Crybabies: 'Surviving Edinburgh isn't about having a five-star show; it's about being a five-star man who's in a five-star show'
- The List
- 3 August 2019
Surreal comedy trio provide their best guide to surviving the Fringe
Celebrity super-spy Chester Daggerboot, Freudian car crash Skipps McCoy, and Porky are the triple threat that make up Crybabies – here they give us their best guide to surviving the Fringe – and they've already survived World War II … truly the Godfather Part II of world wars so they're pretty sure they know what they're talking about …
Surviving Edinburgh can be tricky. I still remember my first Fringe. I was undercover in an improvised Othello, investigating a student theatre troupe cum terror cell, armed only with a toothbrush, some flyers and a handful of audience suggestions. And not good ones.
But I would get up on that stage every night and bare my soul in a performance that critics called 'dazzlingly insensitive.' And dazzling it was. But I didn't do it for me, I didn't do it for the mission, I did it for the love of the craft.
And I'm not talking about that wishy-washy love a kid has for his dog or a father has for his son. I'm talking about real love. The kind of love that can only be measured in stars. The kind of love you can put on a poster or tweet about. The kind of love that makes a stranger walk up to you on Grassmarket and say, 'Hey, aren't you Chester Daggerboot?'
'Yes I am.'
'I saw your show. Thought it was pretty good.'
Now that's love.
So, whether you're playing to packed houses like me, or pissing away your life savings on a musical parody of What Women Want (love that film by the way) remember this. Surviving Edinburgh isn't about having a five-star show, it's about being a five-star man who's in a five-star show. Break a leg, my friends.
Surviving Edinburgh can be tricky. Here are a few top tips from my book, By The Book, which critics have described.
Rule 42: Spread rumours / accuse other performers of gross or criminal misconduct. They'll be stripped of their critical acclaim and reduced to your level. A far more efficient method than attempting to reach their level of success.
Rule 94: The Fringe can be lonely, so surround yourself with people you can talk to. Flyerers are ideal. They are being paid, therefore have no choice but to chat. If they refuse, or politely ask you to move on, simply report them to their supervisor.
Rule 127: Networking is key. Industry and artist bars often won't have any security first thing in the morning, so sneak in around 8am, wait in the toilets for 13 hours, then emerge to a sea of opportunity (ensuring hands are clean and dry).
Rule 481: It's important to let off steam at the festival. Many succumb to the hedonistic vices of alcohol or socialising. I recommend simply sitting in your car and having a bloody good think.
Rule 388: Your wife will fear your success.
Rule 502: Your wife's fear and jealousy may manifest itself in the form of her not laughing at things you say which are categorically funny, or even questioning why you won't get out of the car.
Rule 58901: If she wins the house in the settlement, you can sleep in the car.
Rule 58902: If she takes the car, you cannot sleep on the bike.
Rule 7290128371: Do check out Paul Merton's Impro Chums. I don't know how they do it!

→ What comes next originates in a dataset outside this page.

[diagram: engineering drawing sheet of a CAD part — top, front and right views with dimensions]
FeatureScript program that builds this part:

Surviving a den or burrow can be tricky, especially since they are a prime habitat of snakes, vampires and Lyme disease. But may I say, you have come to the right person.

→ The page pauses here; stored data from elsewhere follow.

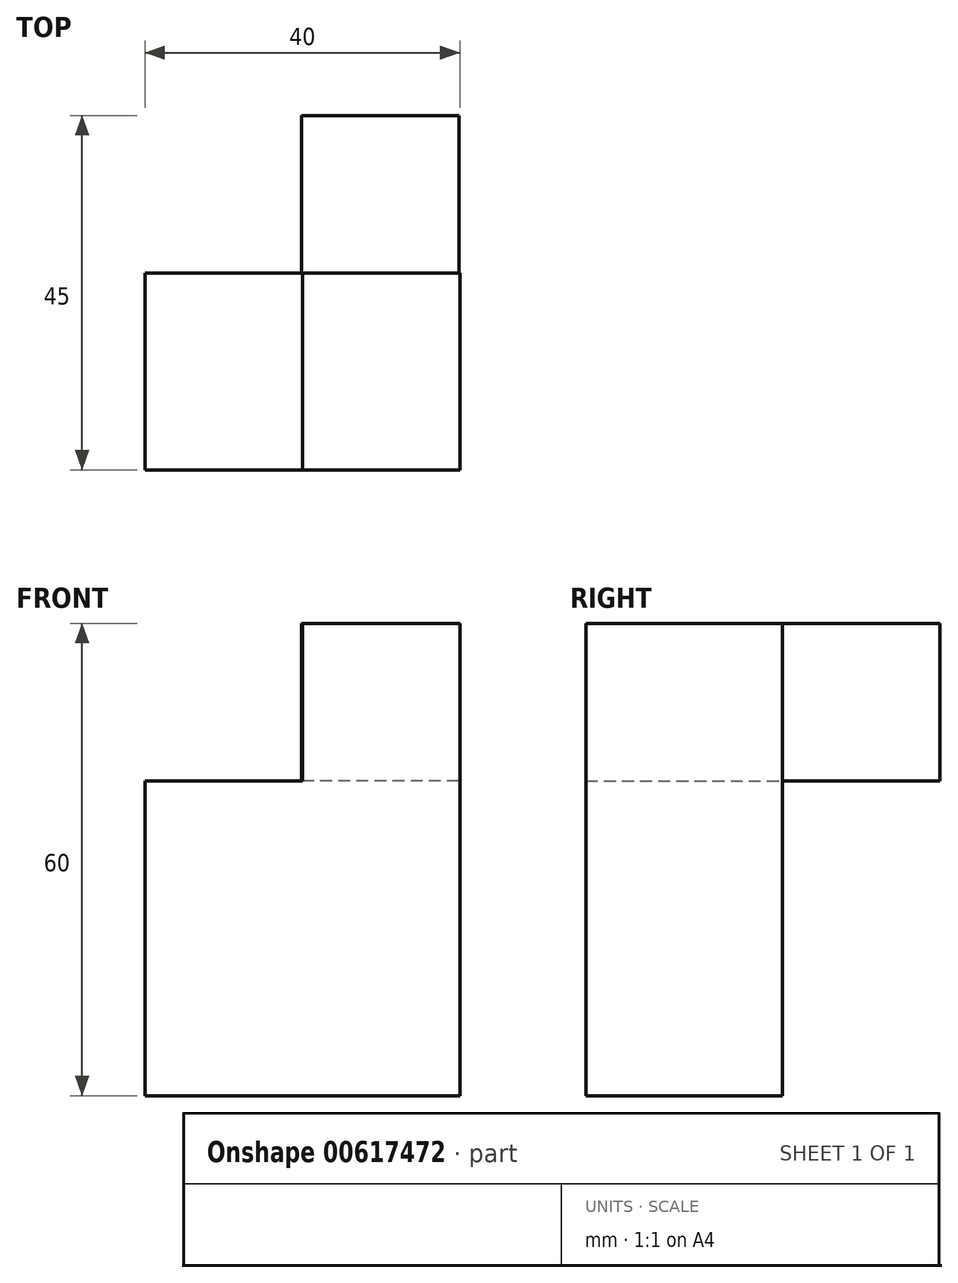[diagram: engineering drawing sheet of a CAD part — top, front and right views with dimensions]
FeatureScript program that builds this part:
annotation { "Feature Type Name" : "Feature", "Feature Type Description" : "" }
export const myFeature = defineFeature(function(context is Context, id is Id, definition is map)
    precondition{}
    {
        {
            var Q0;
            Q0=qCreatedBy(makeId("Front.planeOp"),FACE);
            var sketch = newSketch(context, id + "F0", { "sketchPlane" : qUnion([Q0])});
            skLineSegment(sketch, "E0", {"start": v(-33.63, 15.93) * mm, "end": v(-33.63, -24.07) * mm});
            skLineSegment(sketch, "E1", {"start": v(-33.63, -24.07) * mm, "end": v(6.37, -24.07) * mm});
            skLineSegment(sketch, "E2", {"start": v(6.37, -24.07) * mm, "end": v(6.37, 35.93) * mm});
            skLineSegment(sketch, "E3", {"start": v(6.37, 35.93) * mm, "end": v(-13.63, 35.93) * mm});
            skLineSegment(sketch, "E4", {"start": v(-13.63, 35.93) * mm, "end": v(-13.63, 15.93) * mm});
            skLineSegment(sketch, "E5", {"start": v(-13.63, 15.93) * mm, "end": v(-33.63, 15.93) * mm});
            skSolve(sketch);
        }
        {
            var Q0;
            Q0=makeQuery(id+"F0.imprint","IMPRINT",FACE,{"disambiguationData":[TD([[makeQuery(id+"F0.imprint","IMPRINT",EDGE,{"derivedFrom":sQuery(id+"F0.wireOp",EDGE,"E0")}),1.0]])]});
            extrude(context, id + "F1", {"entities" : qUnion([Q0]), "depth" : 25 * mm, "offsetDistance" : 25 * mm});
        }
        {
            var Q0;
            Q0=qCreatedBy(makeId("Front.planeOp"),FACE);
            var sketch = newSketch(context, id + "F2", { "sketchPlane" : qUnion([Q0])});
            skLineSegment(sketch, "E6", {"start": v(-13.77, 35.9) * mm, "end": v(6.23, 35.9) * mm});
            skLineSegment(sketch, "E7", {"start": v(6.23, 35.9) * mm, "end": v(6.23, 15.9) * mm});
            skLineSegment(sketch, "E8", {"start": v(6.23, 15.9) * mm, "end": v(-13.77, 15.9) * mm});
            skLineSegment(sketch, "E9", {"start": v(-13.77, 15.9) * mm, "end": v(-13.77, 35.9) * mm});
            skSolve(sketch);
        }
        {
            var Q0;
            Q0 = qSketchRegion(id + "F2", true);
            extrude(context, id + "F3", {"entities" : qUnion([Q0]), "operationType" : NewBodyOperationType.ADD, "depth" : -20 * mm, "offsetDistance" : 25 * mm});
        }
    });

First thing to do is scream, 'are there any ghosts here?!' That way you will know if you are about to be spooked or not. If a ghost replies, yes or no, be warned as you have now entered the summoning ritual. This is when a ghost will try and reanimate a body made out of dead animal parts and various types of soil for himself to possess.

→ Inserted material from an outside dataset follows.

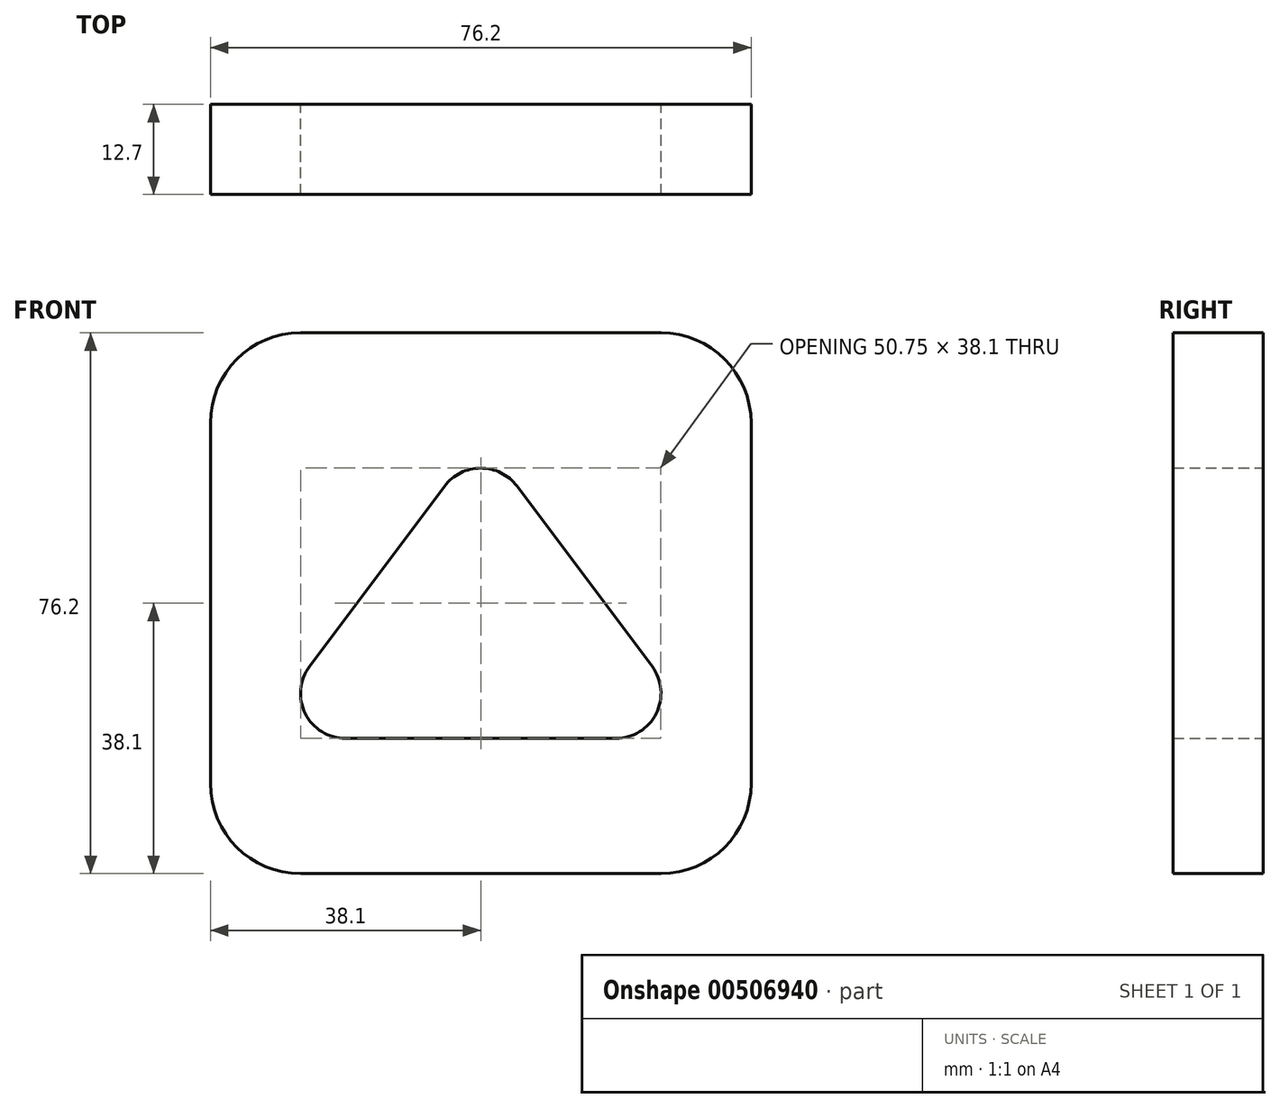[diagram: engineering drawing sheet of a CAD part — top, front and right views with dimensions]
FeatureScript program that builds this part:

Now you will be in trouble, as you have accidentally agreed to return to hell with the animated ghost and serve as their queen. I find the best solution to this is to jump around in a tight circle, going anti-clockwise, whilst whispering the words, 'Oh no you don't! Oh no you don't!'
Usually, this distracts the ghost long enough that he doesn't notice the rabbit guardian (whose job it is to patrol the den / burrow). He should banish the ghost back to the underworld. All you've got to do now is pay tribute to the rabbit guardian, usually with some seeds or a jaunty song, and then you can be on your merry way. Finally, remember in the case of vampires, they are more scared of you than you are of them, but that is the opposite with Lyme disease.
Oh you said Edinburgh? I do not know what that is.
Crybabies: Danger Brigade, Heroes @ Boteco, 4pm, until 25 Aug (not 14), £5.